She stews as her tenant sits
Last Updated: 7th January 2010, 8:58am
Jane Randall’s luxury North York condo is being occupied by a tenant who refuses to move out, pleading illness and money troubles to explain why she owes $9,000 in back rent.
All while a silver $200,000-plus Bentley sits in her underground parking space.
Welcome to Randall’s nightmare — where small landlords just trying to make their mortgage payments are treated by the system as if they can endlessly wait while their tenants squat for free.
It brings back painful memories. Newly married, we paid the mortgage on our first home by renting out the main floor. We thought we had the perfect tenants — they drove matching black BMWs! — until the couple came home bronzed from their Mexican vacation to announce that they’d lost their jobs and would no longer be paying rent. We’d just have to wait for them to get back on their feet.
Nobody cared about our mortgage. It took us months at the Landlord and Tenant Board before we were finally allowed to evict them.
Little has changed.
Although her tenant hasn’t paid her for five months now, an exasperated Randall says the board continues to bend over backwards for the single mom and has scheduled yet another review — the matter’s fourth — on Jan. 19.
“What are they reviewing? She hasn’t paid her rent,” says the frustrated 58-year-old Randall. “I’m at the end of my tether here. What can she possibly say to be able to take almost $10,000 of my money? I’ve been waiting patiently for more than five months now. Do they want me to throw up my hands and say, ‘Okay, you can have my $400,000 home?’ ”
Their brochure may promise “balanced and timely dispute resolution” but Randall insists the board provides nothing of the kind.
“A landlord doesn’t have a hope in hell,” she sighs.
“I can’t get her out. She’s like sticky paper and it’s all thanks to the Landlord and Tenant Board. Well, let them pay for her rent.”
Randall says she’s in danger of falling behind on her mortgage and may lose her own home if her tenant doesn’t pay up — or move out so the two-bedroom condo can be rented again for $1,800 a month.
“I don’t know how much longer I can hold on.
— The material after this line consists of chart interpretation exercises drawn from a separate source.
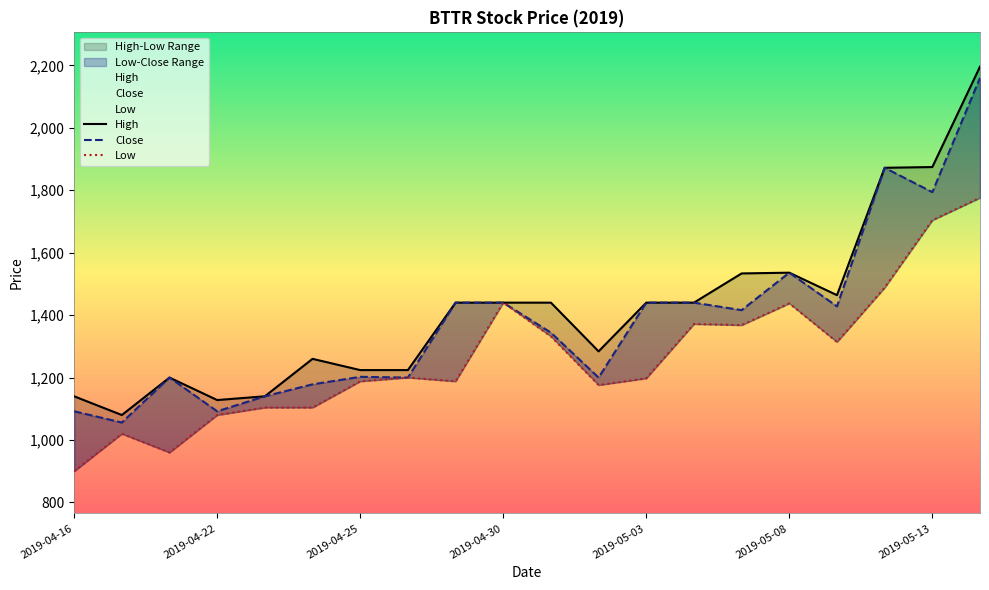

Reading right to left, extract all data points from this chart.

High: 2019-05-14=2196.0	2019-05-13=1874.4	2019-05-10=1872.0	2019-05-09=1464.0	2019-05-08=1536.0	2019-05-07=1533.6	2019-05-06=1440.0	2019-05-03=1440.0	2019-05-02=1284.0	2019-05-01=1440.0	2019-04-30=1440.0	2019-04-29=1440.0	2019-04-26=1224.0	2019-04-25=1224.0	2019-04-24=1260.0	2019-04-23=1140.0	2019-04-22=1128.0	2019-04-18=1200.0	2019-04-17=1080.0	2019-04-16=1140.0
Close: 2019-05-14=2160.0	2019-05-13=1794.0	2019-05-10=1872.0	2019-05-09=1428.0	2019-05-08=1536.0	2019-05-07=1416.0	2019-05-06=1440.0	2019-05-03=1440.0	2019-05-02=1200.0	2019-05-01=1344.0	2019-04-30=1440.0	2019-04-29=1440.0	2019-04-26=1200.0	2019-04-25=1202.4	2019-04-24=1178.4	2019-04-23=1140.0	2019-04-22=1092.0	2019-04-18=1200.0	2019-04-17=1056.0	2019-04-16=1092.0
Low: 2019-05-14=1776.0	2019-05-13=1704.0	2019-05-10=1488.0	2019-05-09=1314.0	2019-05-08=1437.6	2019-05-07=1368.0	2019-05-06=1371.6	2019-05-03=1197.6	2019-05-02=1176.0	2019-05-01=1332.0	2019-04-30=1440.0	2019-04-29=1188.0	2019-04-26=1200.0	2019-04-25=1188.0	2019-04-24=1104.0	2019-04-23=1104.0	2019-04-22=1080.0	2019-04-18=960.0	2019-04-17=1020.0	2019-04-16=900.0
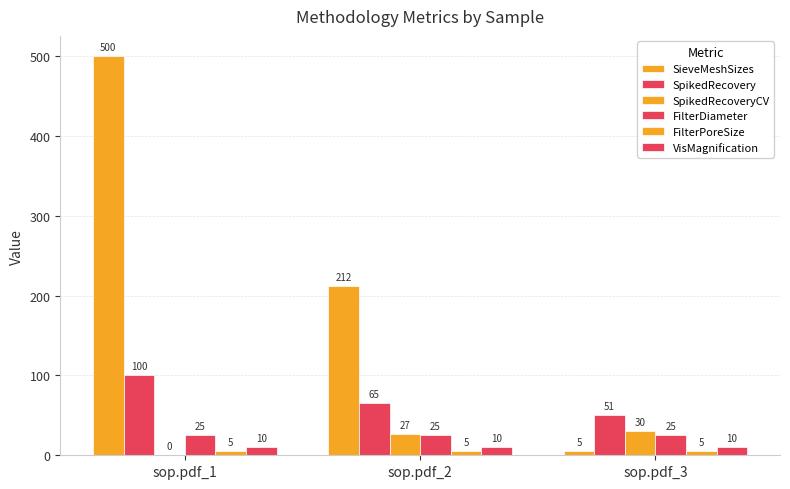

How many categories are shown in the chart?

3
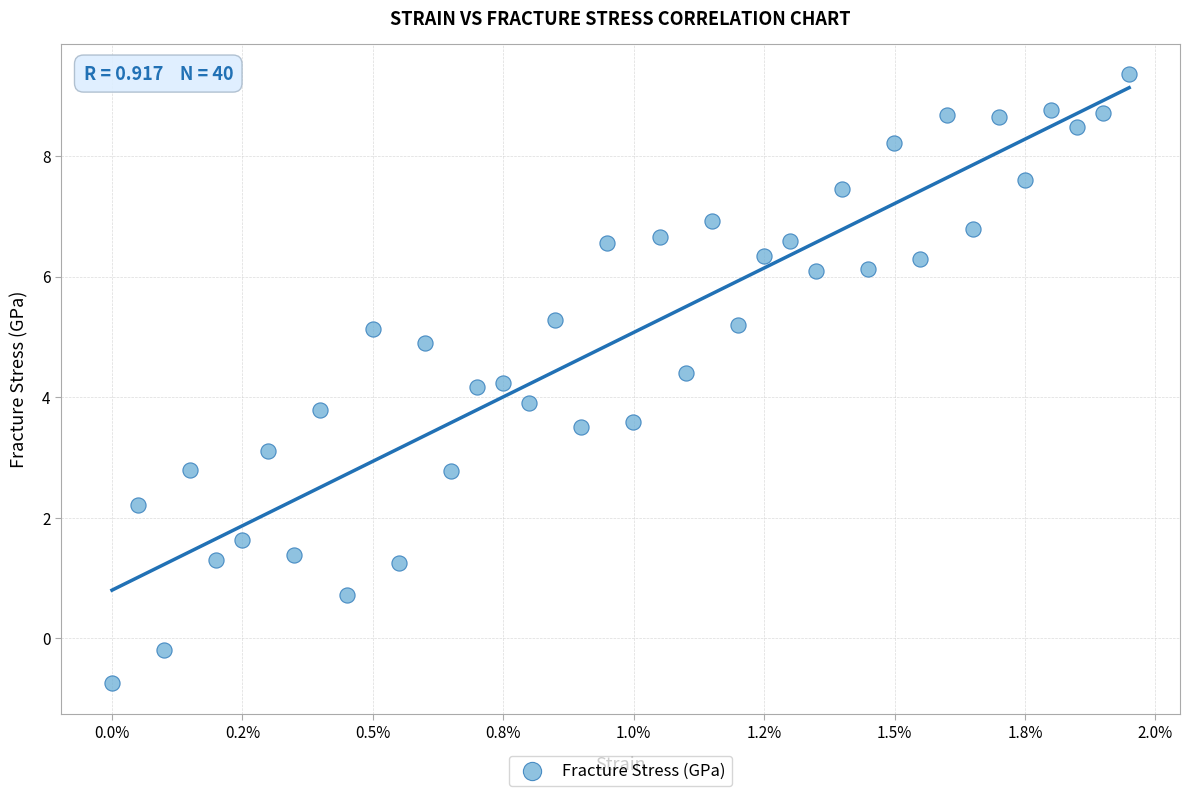

What is the range of Y values (max minus min)?

10.1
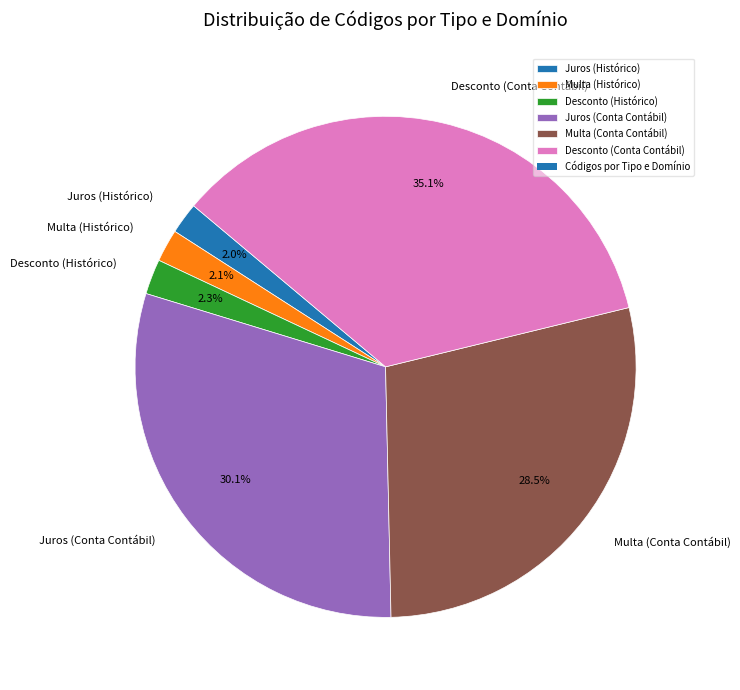

Between Juros (Histórico) and Multa (Conta Contábil), which is larger?

Multa (Conta Contábil)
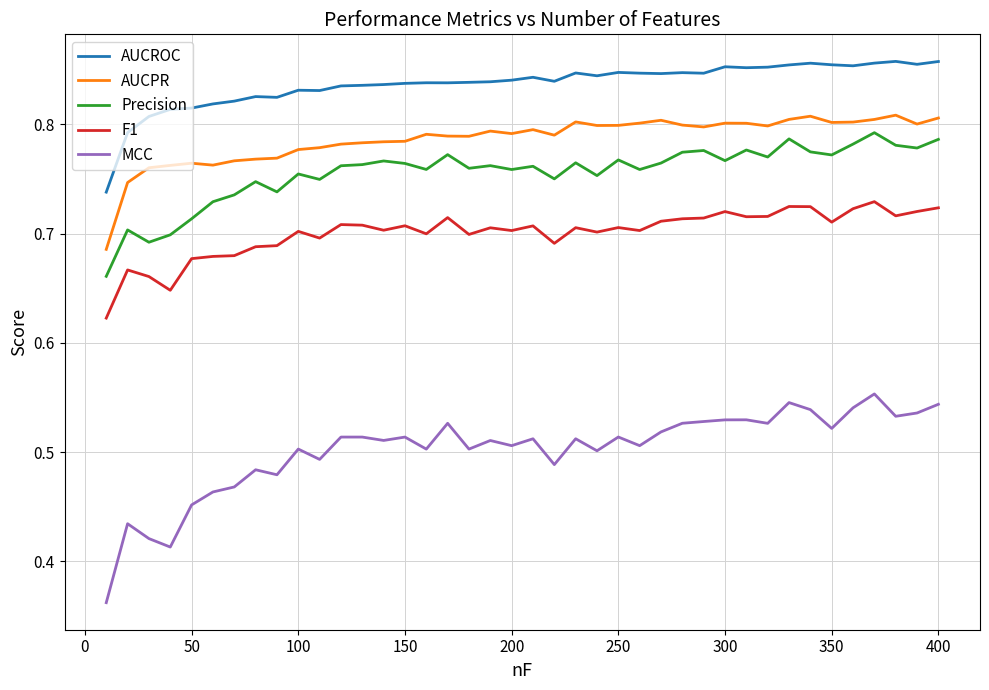

True or false: AUCROC has more than 2 points higher than both neighbors.

True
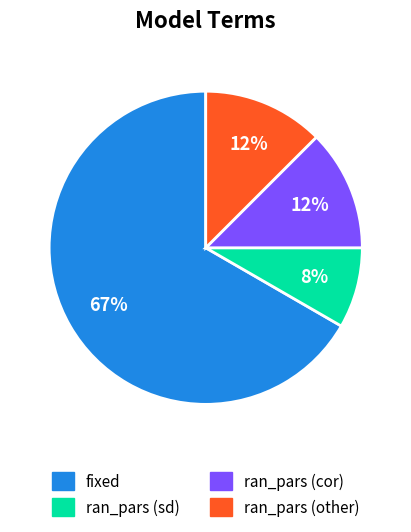

Count the number of slices in the pie.

4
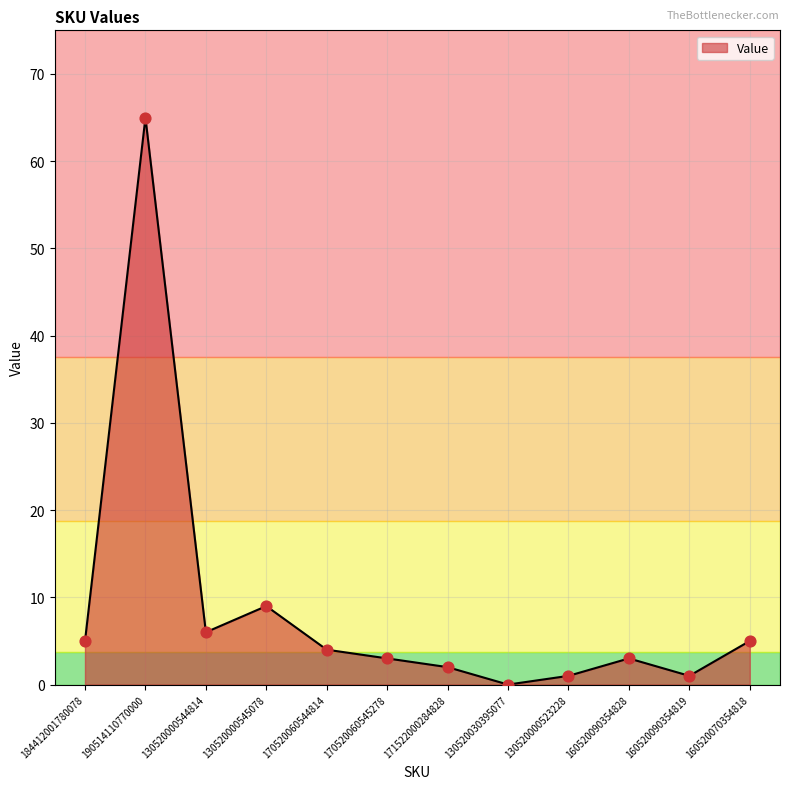

What is the ratio of the value at 130520000545078 to the value at 130520000544814?

1.5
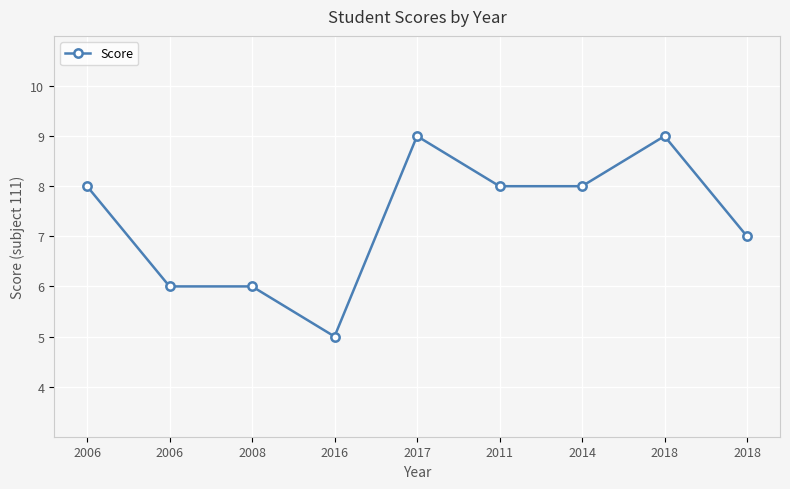

How many data points are less than 8?

4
I’ll lose this house and how do I pay the taxes and maintenance on the condo? I don’t have a Bentley.”
She sits in her condo just north of the one she is renting out, her kitchen table covered with hundreds of rambling and angry e-mails from her tenant who displays an uncanny knowledge of a system heavily weighted in her favour: “Trust me they will not let a woman be out on the street with a cancer situation and a small child to care for,” she wrote in one e-mail about her and her 13-year-old son.
Randall doesn’t know if her tenant is really ill — and even if she is, she can’t afford to support her. In her letters to the Landlord and Tenant Board, she claims she has cancer and yet tells Randall in an October e-mail that she’s now “cancer-free.”
She also calls herself a “ghajaar princess” and says “you don’t like me for what ever reason. I don’t know. Maybe because I drive a Bentley?”
When the frail-looking woman answers her door, she refuses an opportunity to offer her side of the story. “It’s none of your business,” she says, before slamming the door.
It was just last February when Randall thought her realtor had found her a dream tenant. In her application, the 44-year-old woman said she was a $164,000-a-year program manager and drove a 500 SLK Mercedes and a 2008 Bentley.
It was only after her post-dated cheques stopped clearing after August that Randall discovered the business number on her application was not in service and her reference letter had been signed by a “personal” (sic) manager.
When she still hadn’t received any rent by October, Randall went to the Landlord and Tenant Board and was granted an eviction order when her tenant failed to show for the hearing.
Her elation quickly ended when the tenant convinced the board that she’d been directed to the wrong room and the hearing was rescheduled for November.
When she didn’t show up for that hearing, either, the eviction order was reissued and a sheriff set her moving date for Dec. 7.
In the meantime, Randall learned that urine and feces from her tenant’s dogs relieving themselves on the balcony were leaking into the unit below and scheduled a Nov. 18 inspection with the property manager and the building security guard. She couldn’t believe what they saw.
“The place was just a mess,” she recalls. “You could hardly see the floor — there was feces everywhere. It was just unbelievable. It made me cry.”
Her tenant, who was not home during the announced inspection, immediately appealed to the board, claiming Randall had terrorized her son during the visit and demanded another hearing.
Even though the property manager and two other witnesses wrote letters insisting the inspection had actually been peaceful, the board cancelled the eviction and scheduled a new review for Dec. 11.
Her tenant finally turned up for this third hearing but had no documents to substantiate her illness. She was told to pay $5,000 by Dec. 31. Not surprisingly, Randall has received nothing. Instead, she’s been told the board will hold yet another review — costing her another $700 in legal fees.
“It’s just a nightmare,” Randall says, staring out her window at her ruined condo down the road. “They don’t care if I lose my home and she sits there for free.”